Request. Transcribe the data below in full, exactly.
=== Section Start ===
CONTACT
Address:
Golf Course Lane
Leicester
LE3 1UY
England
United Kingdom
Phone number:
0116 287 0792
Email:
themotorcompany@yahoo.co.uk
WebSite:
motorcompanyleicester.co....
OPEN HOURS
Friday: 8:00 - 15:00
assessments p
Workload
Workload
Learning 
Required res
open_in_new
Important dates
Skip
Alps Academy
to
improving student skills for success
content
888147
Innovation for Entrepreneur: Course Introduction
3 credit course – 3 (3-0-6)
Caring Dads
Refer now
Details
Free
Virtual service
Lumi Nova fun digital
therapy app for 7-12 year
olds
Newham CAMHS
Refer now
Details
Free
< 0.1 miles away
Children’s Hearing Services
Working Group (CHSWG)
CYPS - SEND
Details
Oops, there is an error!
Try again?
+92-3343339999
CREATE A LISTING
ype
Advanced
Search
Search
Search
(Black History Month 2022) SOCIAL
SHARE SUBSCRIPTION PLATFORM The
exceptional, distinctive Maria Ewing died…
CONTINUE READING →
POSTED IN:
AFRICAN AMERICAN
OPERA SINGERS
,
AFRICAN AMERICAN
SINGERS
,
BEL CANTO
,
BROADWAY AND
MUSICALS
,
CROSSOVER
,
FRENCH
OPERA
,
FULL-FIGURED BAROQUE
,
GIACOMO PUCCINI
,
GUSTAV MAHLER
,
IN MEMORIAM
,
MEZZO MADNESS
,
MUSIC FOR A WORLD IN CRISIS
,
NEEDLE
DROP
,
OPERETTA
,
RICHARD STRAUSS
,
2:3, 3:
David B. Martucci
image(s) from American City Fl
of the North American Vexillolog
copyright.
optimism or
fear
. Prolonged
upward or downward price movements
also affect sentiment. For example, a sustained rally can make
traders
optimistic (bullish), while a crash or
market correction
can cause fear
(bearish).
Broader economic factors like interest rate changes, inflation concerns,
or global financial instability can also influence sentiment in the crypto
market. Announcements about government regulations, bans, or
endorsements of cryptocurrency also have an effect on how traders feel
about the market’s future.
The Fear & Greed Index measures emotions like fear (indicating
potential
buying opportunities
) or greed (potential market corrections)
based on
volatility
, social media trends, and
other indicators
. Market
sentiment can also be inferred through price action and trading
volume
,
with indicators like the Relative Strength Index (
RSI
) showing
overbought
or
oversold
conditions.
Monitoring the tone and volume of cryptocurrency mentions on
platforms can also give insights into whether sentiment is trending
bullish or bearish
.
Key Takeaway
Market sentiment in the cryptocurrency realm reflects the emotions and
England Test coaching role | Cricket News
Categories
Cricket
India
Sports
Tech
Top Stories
=== Section End ===
Task solution.
CONTACT
Address:
Golf Course Lane
Leicester
LE3 1UY
England
United Kingdom
Phone number:
0116 287 0792
Email:
themotorcompany@yahoo.co.uk
WebSite:
motorcompanyleicester.co....
OPEN HOURS
Friday: 8:00 - 15:00
assessments p
Workload
Workload
Learning 
Required res
open_in_new
Important dates
Skip
Alps Academy
to
improving student skills for success
content
888147
Innovation for Entrepreneur: Course Introduction
3 credit course – 3 (3-0-6)
Caring Dads
Refer now
Details
Free
Virtual service
Lumi Nova fun digital
therapy app for 7-12 year
olds
Newham CAMHS
Refer now
Details
Free
< 0.1 miles away
Children’s Hearing Services
Working Group (CHSWG)
CYPS - SEND
Details
Oops, there is an error!
Try again?
+92-3343339999
CREATE A LISTING
ype
Advanced
Search
Search
Search
(Black History Month 2022) SOCIAL
SHARE SUBSCRIPTION PLATFORM The
exceptional, distinctive Maria Ewing died…
CONTINUE READING →
POSTED IN:
AFRICAN AMERICAN
OPERA SINGERS
,
AFRICAN AMERICAN
SINGERS
,
BEL CANTO
,
BROADWAY AND
MUSICALS
,
CROSSOVER
,
FRENCH
OPERA
,
FULL-FIGURED BAROQUE
,
GIACOMO PUCCINI
,
GUSTAV MAHLER
,
IN MEMORIAM
,
MEZZO MADNESS
,
MUSIC FOR A WORLD IN CRISIS
,
NEEDLE
DROP
,
OPERETTA
,
RICHARD STRAUSS
,
2:3, 3:
David B. Martucci
image(s) from American City Fl
of the North American Vexillolog
copyright.
optimism or
fear
. Prolonged
upward or downward price movements
also affect sentiment. For example, a sustained rally can make
traders
optimistic (bullish), while a crash or
market correction
can cause fear
(bearish).
Broader economic factors like interest rate changes, inflation concerns,
or global financial instability can also influence sentiment in the crypto
market. Announcements about government regulations, bans, or
endorsements of cryptocurrency also have an effect on how traders feel
about the market’s future.
The Fear & Greed Index measures emotions like fear (indicating
potential
buying opportunities
) or greed (potential market corrections)
based on
volatility
, social media trends, and
other indicators
. Market
sentiment can also be inferred through price action and trading
volume
,
with indicators like the Relative Strength Index (
RSI
) showing
overbought
or
oversold
conditions.
Monitoring the tone and volume of cryptocurrency mentions on
platforms can also give insights into whether sentiment is trending
bullish or bearish
.
Key Takeaway
Market sentiment in the cryptocurrency realm reflects the emotions and
England Test coaching role | Cricket News
Categories
Cricket
India
Sports
Tech
Top Stories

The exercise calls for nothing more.